Roderick M. Hills, who had sought the meeting with former law firm colleague Michael Chertoff, explained that Chiquita was paying “protection money” to a Colombian paramilitary group on the U.S. government’s list of terrorist organizations. Hills said he knew that such payments were illegal, according to sources and court records, but said that he needed Chertoff’s advice.
Chiquita, Hills said, would have to pull out of the country if it could not continue to pay the violent right-wing group to secure its Colombian banana plantations. Chertoff, then assistant attorney general and now secretary of homeland security, affirmed that the payments were illegal but said to wait for more feedback, according to five sources familiar with the meeting.
According to the Chiquita officials, several of whom are facing charges, Chertoff never got back to them with advice. The payments continued as they awaited word from Chertoff on what to do, adding to their legal jeopardy.
But Chiquita may have done more than just buy off the AUC.
The attorney general of Colombia, Mario Iguaran, and other Colombian officials have dismissed Chiquita’s assertions that it was a victim of extortion and paid AUC to protect its workers. An Organization of American States report in 2003 said that Chiquita participated in smuggling thousands of arms for paramilitaries into the Northern Uraba region, using docks operated by the company to unload thousands of Central American assault rifles and ammunition.
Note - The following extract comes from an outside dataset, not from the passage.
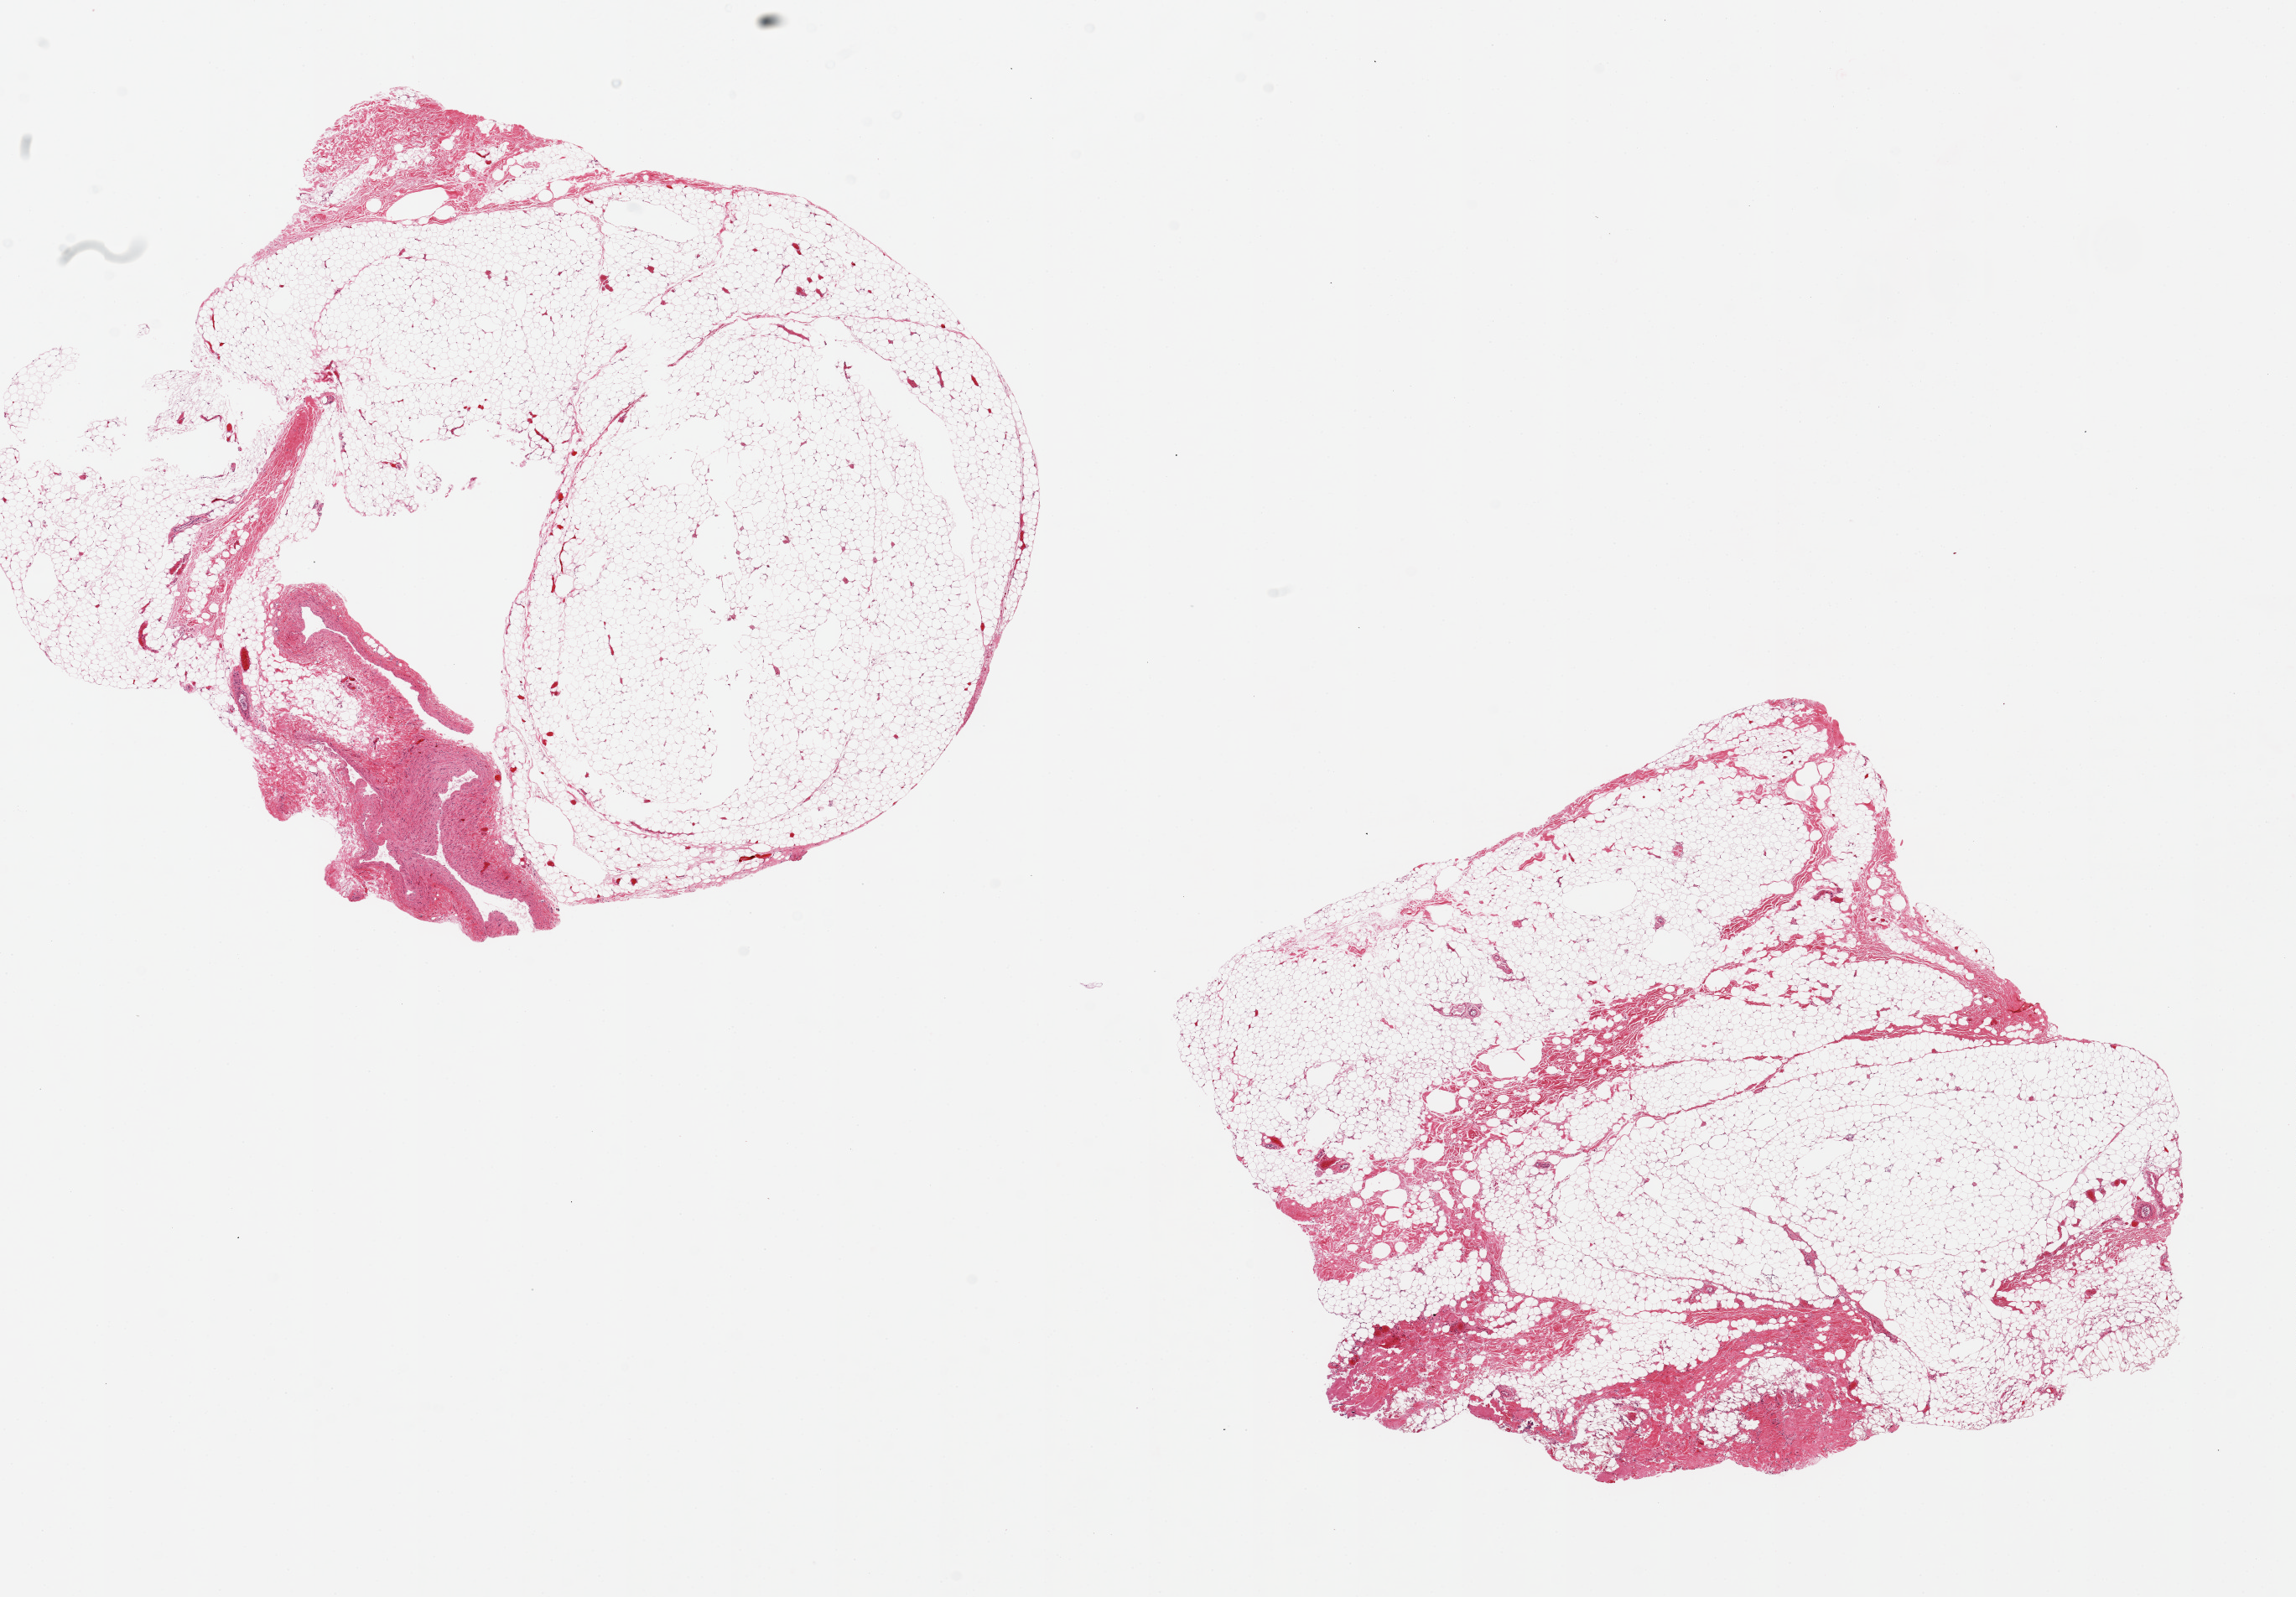
H&E whole-slide image — whole scanned area (about 21.7 x 15.1 mm) shown as a low-resolution overview, PAXgene-fixed, paraffin-embedded tissue, target tissue: thyroid, tissue donor sample. Male donor.
Reviewer comment on this tissue sample: 2 pieces, no thyroid tissue, fibroadipose tissue of unknown provenance.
Iguaran, whose office has been investigating Chiquita’s operations, said the company knew AUC was using payoffs and arms to fund operations against peasants, union workers and rivals. At the time of the payments, AUC was growing into a powerful army and was expanding across much of Colombia and, according to the Colombian government, its soldiers killed thousands before it began demobilizing.
Those are very serious accusations. I’m the second to last person to defend Chertoff, (I called on him to resign during the shamnesty debacle) and if he left the Chiquita execs hanging then he ought to be held to account for that. If Chiquita really was an active participant with AUC, though, then its accusations against Chertoff ought to be understood in that light, as possible shifting of blame from its own actions to Chertoff’s as a misdirection. And the two ideas aren’t mutually exclusive: Chertoff could have dropped the ball, and Chiquita might well be trying to misdirect attention onto his actions to cover up its own very serious crimes. If I were a betting man, that would be where I would put my money: Chiquita did more than it’s letting on, and Chertoff did less than his responsibilities dictated. The latter certainly fits his tenure at DHS.
It doesn’t look to me like anyone’s hands are clean in this.